What would likely rescue this signal

This block calls out the data or conditions that could turn a technically weak signal into a usable one in a composite screen. Based on signal mechanics and the observed failure patterns above; individual combinations are not yet backtested.

  • Volume filterBreakdowns on weak volume often reverse as squeezes; 1.5-2× average volume gate should concentrate the alpha.
  • Hold to 60dThe signal is stronger at 60d than 20d. Time stop at 60 trading days captures more.
  • Regime filter on market breadthEdge is in narrow-breadth regimes (2020+). Gate on 'market breadth < 55%' to enable the signal only when the regime favors it.

See also Why technical-only signals don't survive on their own for the broader argument.

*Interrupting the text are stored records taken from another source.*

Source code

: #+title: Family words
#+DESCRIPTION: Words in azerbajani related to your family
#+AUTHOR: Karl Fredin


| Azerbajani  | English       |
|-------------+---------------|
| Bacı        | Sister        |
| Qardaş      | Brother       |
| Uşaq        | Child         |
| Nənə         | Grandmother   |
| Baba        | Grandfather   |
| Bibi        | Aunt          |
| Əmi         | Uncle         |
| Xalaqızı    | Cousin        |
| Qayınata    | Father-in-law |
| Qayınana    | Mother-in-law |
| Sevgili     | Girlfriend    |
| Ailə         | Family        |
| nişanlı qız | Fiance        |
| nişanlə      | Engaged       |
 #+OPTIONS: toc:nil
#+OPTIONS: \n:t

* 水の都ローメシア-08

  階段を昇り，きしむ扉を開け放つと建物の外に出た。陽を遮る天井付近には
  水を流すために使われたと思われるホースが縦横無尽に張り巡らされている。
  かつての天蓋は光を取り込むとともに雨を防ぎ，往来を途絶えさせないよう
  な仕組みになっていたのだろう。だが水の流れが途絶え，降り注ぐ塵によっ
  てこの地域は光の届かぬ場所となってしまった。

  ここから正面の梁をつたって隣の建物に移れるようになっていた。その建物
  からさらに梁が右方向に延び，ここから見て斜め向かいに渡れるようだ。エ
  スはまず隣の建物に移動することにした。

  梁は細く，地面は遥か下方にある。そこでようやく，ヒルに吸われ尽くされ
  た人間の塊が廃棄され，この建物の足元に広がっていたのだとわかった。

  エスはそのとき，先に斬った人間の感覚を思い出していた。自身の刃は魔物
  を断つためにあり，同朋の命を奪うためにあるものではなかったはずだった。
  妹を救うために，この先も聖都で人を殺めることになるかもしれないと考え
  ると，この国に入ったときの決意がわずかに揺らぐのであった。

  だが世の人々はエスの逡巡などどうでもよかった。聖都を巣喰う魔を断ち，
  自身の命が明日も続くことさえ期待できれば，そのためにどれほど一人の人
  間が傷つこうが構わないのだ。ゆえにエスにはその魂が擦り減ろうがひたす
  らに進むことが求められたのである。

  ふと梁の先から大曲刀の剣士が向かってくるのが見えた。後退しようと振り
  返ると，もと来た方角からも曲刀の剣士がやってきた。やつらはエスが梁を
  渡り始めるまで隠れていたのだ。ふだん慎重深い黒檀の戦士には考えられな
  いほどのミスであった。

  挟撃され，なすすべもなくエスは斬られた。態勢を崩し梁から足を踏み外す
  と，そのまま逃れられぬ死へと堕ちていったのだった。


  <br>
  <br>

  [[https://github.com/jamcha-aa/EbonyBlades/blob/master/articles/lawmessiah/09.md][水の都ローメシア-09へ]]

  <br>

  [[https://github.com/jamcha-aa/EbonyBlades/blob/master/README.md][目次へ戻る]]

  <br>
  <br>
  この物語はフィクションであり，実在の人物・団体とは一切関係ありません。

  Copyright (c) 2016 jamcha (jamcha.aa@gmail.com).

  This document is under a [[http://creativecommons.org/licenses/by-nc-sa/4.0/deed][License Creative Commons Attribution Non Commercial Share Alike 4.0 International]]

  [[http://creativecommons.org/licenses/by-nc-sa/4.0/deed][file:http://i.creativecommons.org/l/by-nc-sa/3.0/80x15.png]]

5 · Before you act — a 5-point checklist

  1. Normal trading day? Rule out earnings (within ±3 days), ex-dividend, or known corporate-action dates — the signal is almost certainly reading noise, not momentum, in those windows.
  2. Where is price vs its own 50 / 200 DMA? Pattern signals carry their own structural context; check that the implied support/resistance levels have historical relevance, not just the most-recent 3-month range.
  3. What's the sector breadth doing? An isolated signal in a broadly down-trending sector is a lower-confidence setup than one firing with the rest of its peer group.
  4. Is ADV20 enough for your size? If the trigger is on a $500M name and you want to move $1M notional, you're the tape. Consider adv20d ≥ 5% of your intended position.
  5. What invalidates you? Define a price level (for longs: a close below the trigger-day low; for shorts: close above the trigger-day high) and honor it. The backtest alpha is an average; any one trade can be at either tail.

Execution notes

Tradable at 60d under Convention A. 20d signal is borderline significant; 60d is clear. Entry open T+1. Skip the 2015-2019 regime if you're calibrating on period sub-samples — it's inverted relative to current behavior. Recent 2023-2026 alpha is only −0.12, so don't oversize.